WHAT TO DO: The required output is every line from the one with "[232,117,485,134] century systematizing" through the final line of the data below, unchanged.

Records contained in a dataset:
*****
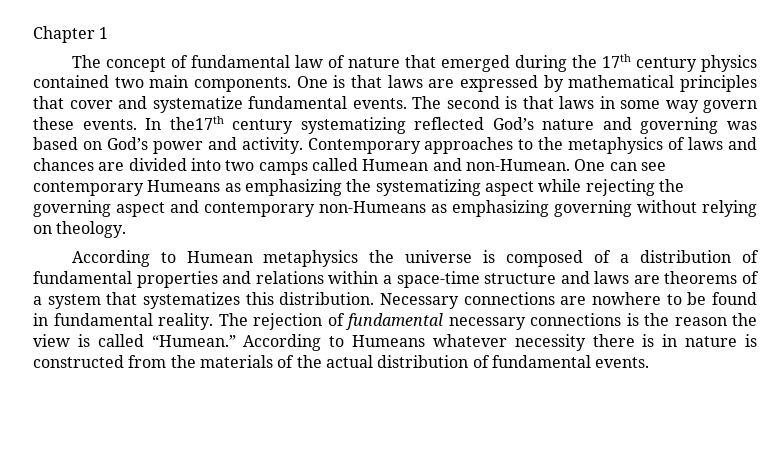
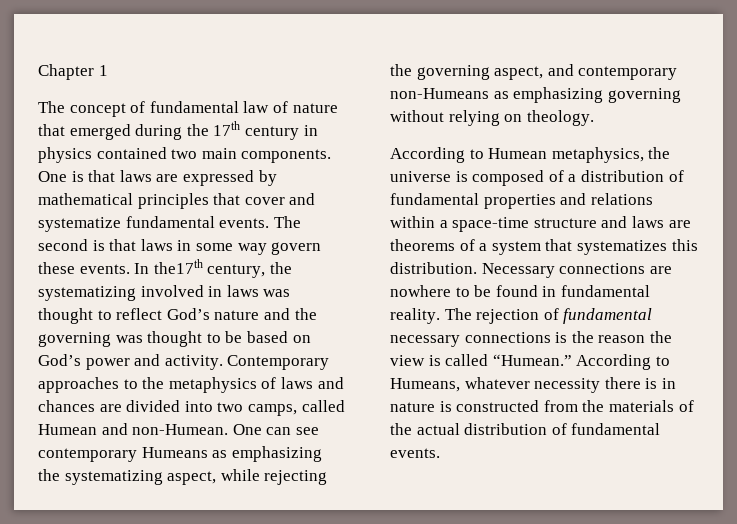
(697, 64) none -> [303,125,318,136] in
[232,117,485,134] century systematizing reflected -> [207,262,292,278] [38,285,291,301] [38,308,163,324] century, the systematizing involved in laws was thought to reflect
(632, 123) none -> [294,308,317,320] the
(757, 125) none -> [147,331,243,347] thought to be
[258,162,308,175] camps -> [247,404,297,416] camps,
[484,181,534,196] aspect -> [167,471,217,485] aspect,
[116,202,165,217] aspect -> [494,66,544,80] aspect,
[263,250,359,267] metaphysics -> [551,147,644,163] metaphysics,
[352,335,426,347] Humeans -> [390,378,460,392] Humeans,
*****
RESPONSE:
[232,117,485,134] century systematizing reflected -> [207,262,292,278] [38,285,291,301] [38,308,163,324] century, the systematizing involved in laws was thought to reflect
(632, 123) none -> [294,308,317,320] the
(757, 125) none -> [147,331,243,347] thought to be
[258,162,308,175] camps -> [247,404,297,416] camps,
[484,181,534,196] aspect -> [167,471,217,485] aspect,
[116,202,165,217] aspect -> [494,66,544,80] aspect,
[263,250,359,267] metaphysics -> [551,147,644,163] metaphysics,
[352,335,426,347] Humeans -> [390,378,460,392] Humeans,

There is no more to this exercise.